Una nuova strategia terapeutica contro la tubercolosi
La tubercolosi è una malattia antichissima ma ancora oggi è fra le prime cause di morte al mondo. Un team di ricerca dell’Istituto superiore di sanità ipotizza un novo approccio terapeutico che potrebbe cambiare la storia di questo micobatterio
Un gruppo di ricercatori dell’Istituto superiore di sanità ha individuato un nuovo meccanismo attraverso il quale il Mycobacterium tubercolosis, responsabile della tubercolosi, è in grado di sfuggire al sistema immunitario umano. Questo studio, coordinato dalla ricercatrice di malattie infettive Eliana Marina Coccia, e pubblicato sulla rivista Plos Pathogens, evidenzia che il micobatterio blocca il cosiddetto processo immunitario autofagico. Si tratta di uno dei primi meccanismi che l’organismo mette in atto per difendersi dalle infezioni: viene attivato da particolari proteine ed elimina tutto ciò che viene riconosciuto come estraneo inglobandolo e isolandolo dal resto della cellula. Dallo studio, in particolare, è emerso che l’agente patogeno della tubercolosi produce una molecola di Rna (miR-155) in grado di bloccare la proteina (ATG3) attivante il processo autofagico, e che ciò gli consente di scavalcare questa importante protezione dagli agenti infettivi.
Facciamo un passo indietro. La tubercolosi è una malattia antichissima, della quale si sono ritrovati segni perfino in alcune mummie egiziane datate tra il 3000 e il 2400 a.C.: sembra che anche il faraone Akhenaton e sua moglie Nefertiti siano morti di tubercolosi. Con un balzo di qualche millennio arriviamo ai giorni nostri, quando Selman Waksman cambiò la storia della malattia scoprendo, nel 1943, la streptomcina, il primo antibiotico capace di combattere la tubercolosi – e aggiudicandosi il premio Nobel per la medicina per la scoperta.

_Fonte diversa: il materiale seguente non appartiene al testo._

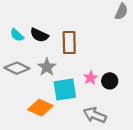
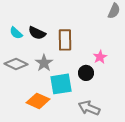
pink star: (91, 78) -> (100, 57), moved
black circle: (110, 81) -> (86, 73), moved

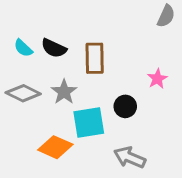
pink star: (100, 57) -> (157, 79), moved

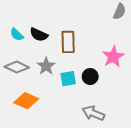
pink star: (157, 79) -> (113, 57), size x1.5
cyan square: (89, 122) -> (68, 79), moved, size x0.7
orange diamond: (55, 147) -> (26, 101), moved

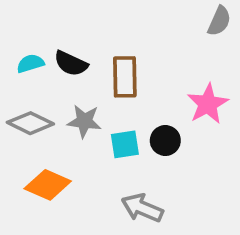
cyan semicircle: (17, 35) -> (30, 63), turned 120
gray star: (46, 66) -> (84, 121), turned -30
gray arrow: (93, 113) -> (142, 208), moved

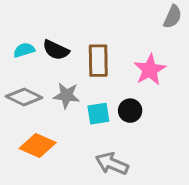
pink star: (208, 104) -> (150, 70), moved

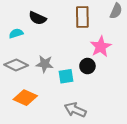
black semicircle: (56, 50) -> (38, 18), moved
brown rectangle: (98, 61) -> (82, 17), moved
black circle: (130, 111) -> (87, 66), moved

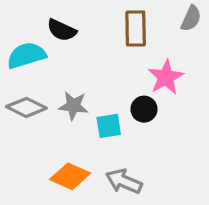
cyan semicircle: (16, 33) -> (26, 55), size x1.6
orange diamond: (25, 98) -> (70, 176), moved

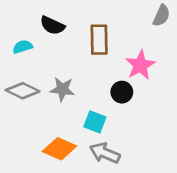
brown rectangle: (136, 28) -> (99, 40), moved
cyan semicircle: (26, 55) -> (23, 47), size x0.6
cyan square: (109, 126) -> (95, 122), moved, turned 30

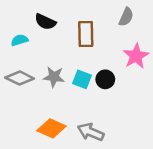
gray semicircle: (162, 16) -> (126, 17), moved
pink star: (140, 65) -> (136, 56), moved
cyan square: (95, 122) -> (82, 79), moved

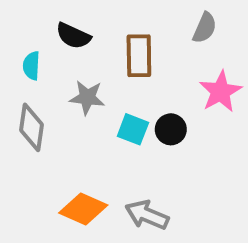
cyan semicircle: (20, 40) -> (31, 66), turned -70
gray star: (54, 77) -> (87, 97), moved
gray diamond: (20, 78) -> (31, 127), turned 72

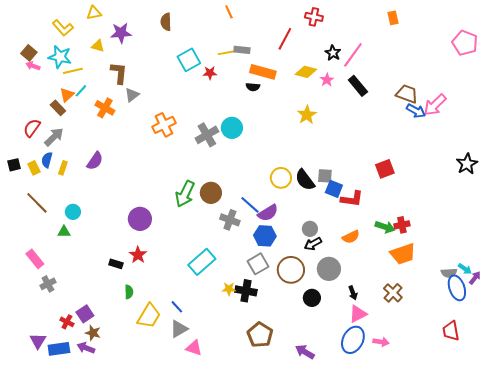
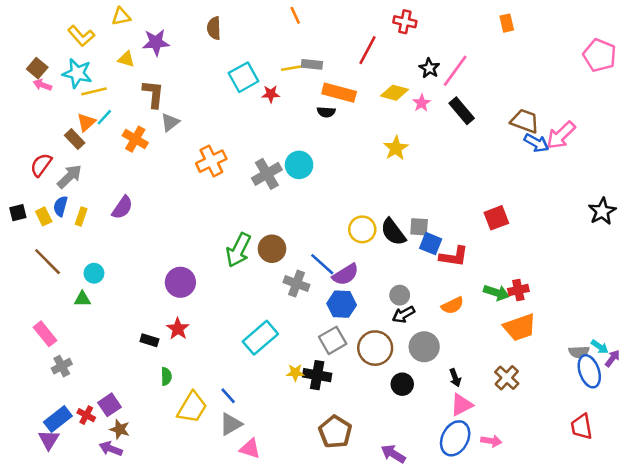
blue rectangle: (59, 349) -> (58, 419), moved, turned -30

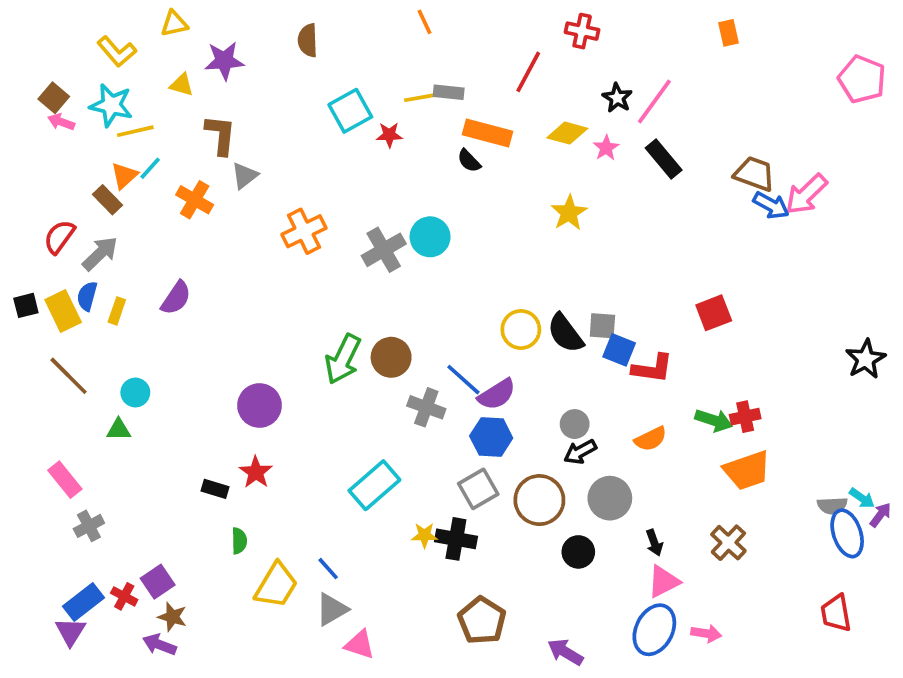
black semicircle: (326, 112) -> (469, 161), turned 42
black star: (602, 211) -> (866, 359), moved
yellow rectangle: (44, 216) -> (63, 311), size x1.5

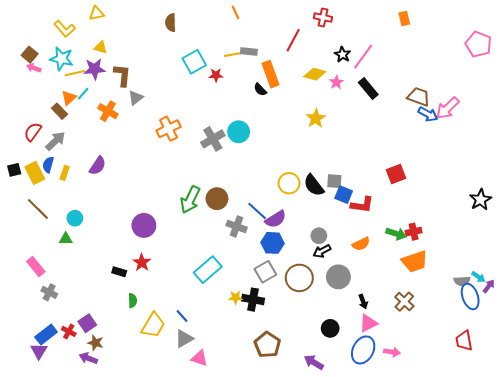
purple star: (224, 61) -> (94, 69), moved
orange rectangle: (487, 133) -> (270, 74), turned 55
gray cross: (89, 526) -> (49, 292), turned -35
black circle: (578, 552) -> (330, 328), moved

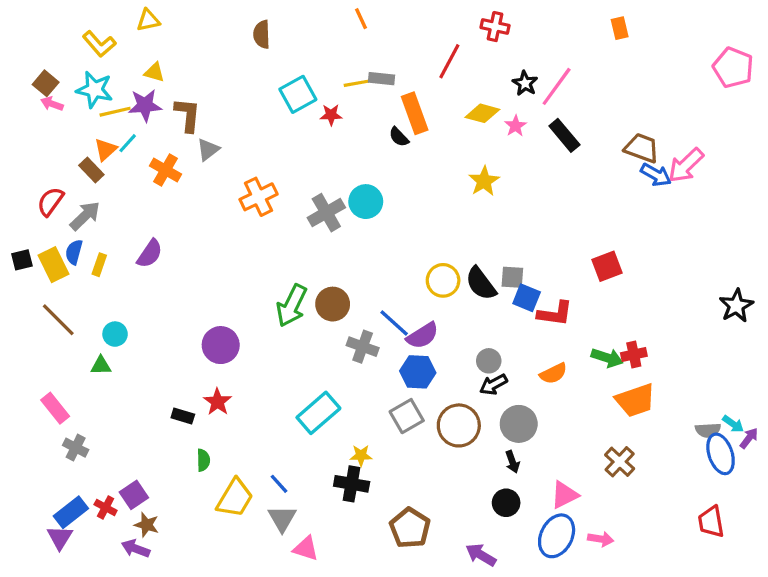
black cross: (253, 300) -> (352, 484), moved
black arrow: (363, 302) -> (512, 462), moved
gray triangle: (184, 339) -> (282, 519), turned -30

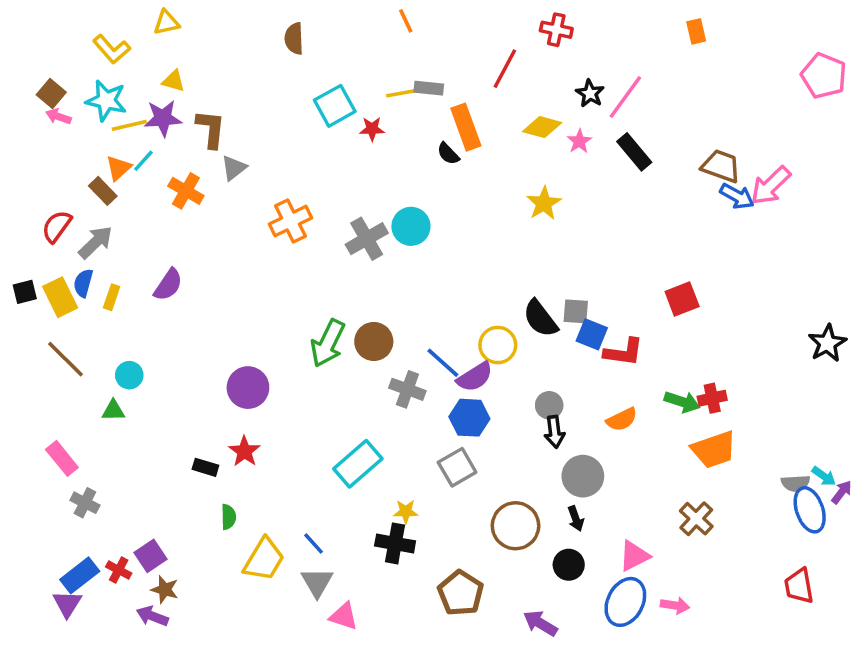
yellow circle: (443, 280) -> (498, 345), moved
black arrow: (493, 384) -> (554, 432), turned -68
brown circle: (459, 425) -> (516, 526), moved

A partire da questa data, tutte le strategie terapeutiche sono state improntate sull’utilizzo degli antibiotici, finché il fenomeno dell’antibiotico-resistenza ha reso questo approccio progressivamente sempre meno efficace.
Oggi, grazie alla scoperta dell’équipe di Coccia, dell’Istituto superiore di sanità, sembra che le cose possano cambiare. Lo studio, infatti, oltre a descrivere il meccanismo alla base della malattia, suggerisce anche un nuovo approccio terapeutico, un’azione mirata a potenziare il sistema di difesa autofagico e, più precisamente, ipotizza l’utilizzo di una molecola antagonista miR-155 (antagomiR-155) che inibirebbe l’attività della molecola messaggera responsabile del blocco della proteina ATG3. Il vantaggio per il sistema immunitario sarebbe quello di non essere aggirato e di poter reagire, a difesa dell’organismo, fin dal primo contatto con l’agente patogeno. Inoltre, si ridurrebbe al minimo la resistenza verso il metodo di cura, antagomiR-155, infatti, non può sviluppare resistenza batterica. “Una possibile strategia anti tubercolare basata su un antagomiR-155″, ci spiega Marilena Etna, una delle ricercatrici dell’équipe, “ha il vantaggio di non lavorare sul micobatterio ma sul malato, rendendo così il patogeno incapace di sviluppare una resistenza verso la terapia”. “La tubercolosi”, le fa eco Coccia, “è percepita come una malattia lontana da noi: l’incidenza nella popolazione generale è infatti bassa, ma ancora oggi è fra le prime cause di morte al mondo e con l’apertura delle frontiere bisogna guardare oltre i nostri confini e pensare ad una sanità globale. In questa ottica, speriamo di poter reperire i fondi per dare un seguito a questa ricerca e all’ipotesi promettente di molecole bloccanti miR-155”. Staremo a vedere.